U of Rochester - this was a good one to uncover a hidden criteria we didn’t know about. Visited the day after Cornell. Gorgeous campus, but while Cornell has a pretty rigid curriculum for engineers, Rochester had just the opposite. Much more flexible curriculum. He hated that. His point was that if he was going to spend 4 years working his tail off and we are going to pay that much $, he wants to have learned what the professionals have decided he needs to learn. All of it. College is not where he plans to explore career choices; it is where he plans to prepare for his career choice. Okie dokie.
UVA - at that point, he figured out he wants a school which has a BIG engineering department. Next.
tOSU- with 9,000 undergraduate engineering majors, it qualified as big. Profs, research grants, facilities. Check. Perfect. This is THE place. Oh…and they have a good football team.
On deck…GA Tech. Not visited, and won’t be unless he is accepted, but he has chatted with several alumni and did a bunch of other research. Plan is to apply RD. Let’s see how he feels in a December.
He is enjoying the relief of an early acceptance and will now join several of his friends and teammates as they wait to hear. tOSU accepts about 50% of applicants from our HS and has a historical yield of 70%, so will be a decision-point for many and a stressful time for all.
I came home to about 10 young men in my living room last night (something about a football game on TV). In there were 3 who knew tOSU was out of reach for them (our Hs has a 10 app limit so there is not a lot of applying to tOSU if Naviance suggests you have no chance), 2 who applied and it is a match, and for 3 , it was a safety. Then other 2 had no interest in tOSU.

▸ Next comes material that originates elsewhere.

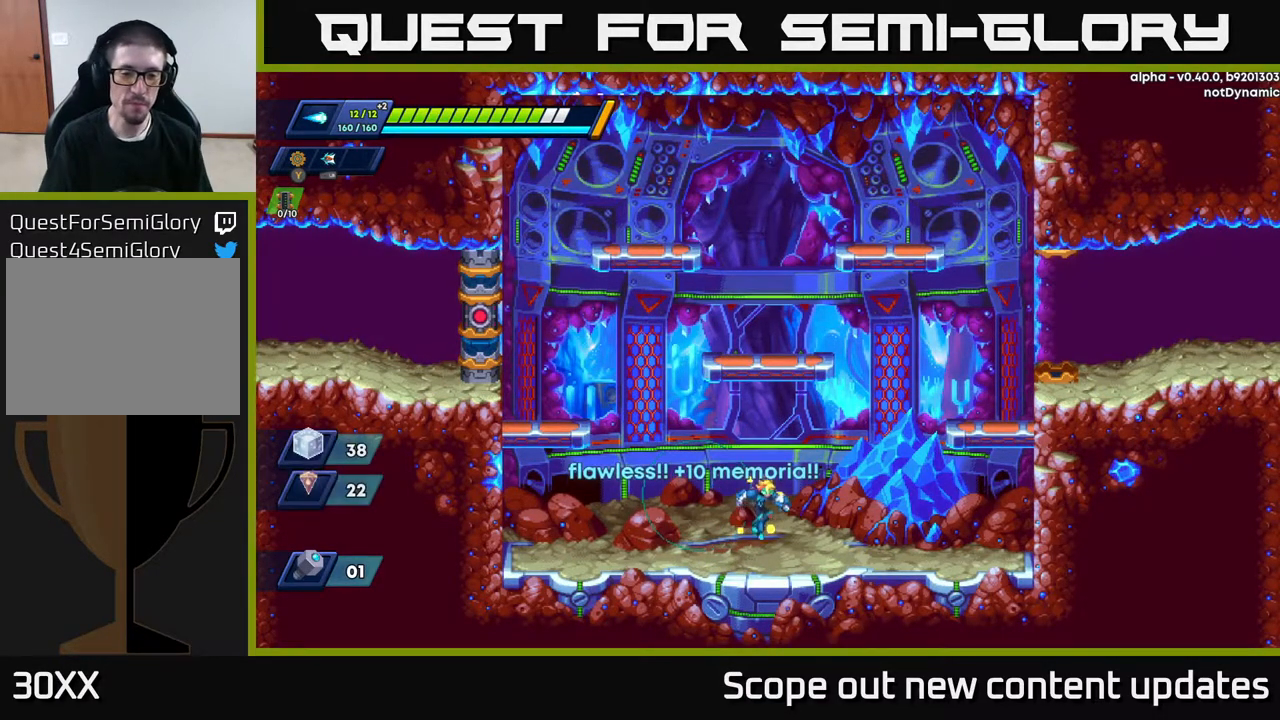
{"buttons": ["A", "R2", "DPAD_RIGHT"], "left_stick": "center", "right_stick": "center", "events": [[233, "R2", "down"], [467, "A", "down"]]}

Since my kid was the lucky one the heard in the first wave, tOSU was the topic of discussion. Listening to these guys chat (as I was passing thru, I am certainly not allowed to hang with these guys), hearing their concerns and their hopes and dreams, was a bit sobering. You see, for these guys, it was much more than getting into the college which matches their concrete definition of a dream school. It was, as my son told us, being able to go to THEIR state’s best public school. Joining so many others, of such diverse backgrounds in every way, in the center of our state and all taking advantage of what the university and each other has to offer - No other institution in the country can offer THAT to these Ohio kids. tOSU is ours. Our state built it, warts and all, and it has done a good job, I think, of not forgetting why it is there. No other school we visited gave us that sense. (In fact, many worked hard to suggest that it was there only for the Chosen Few). Maybe all state flagships offer that feeling to their state residents. Dunno. But tOSU sure does, and maybe that is why it is, by far, the most popular choice of our HS seniors, year after year.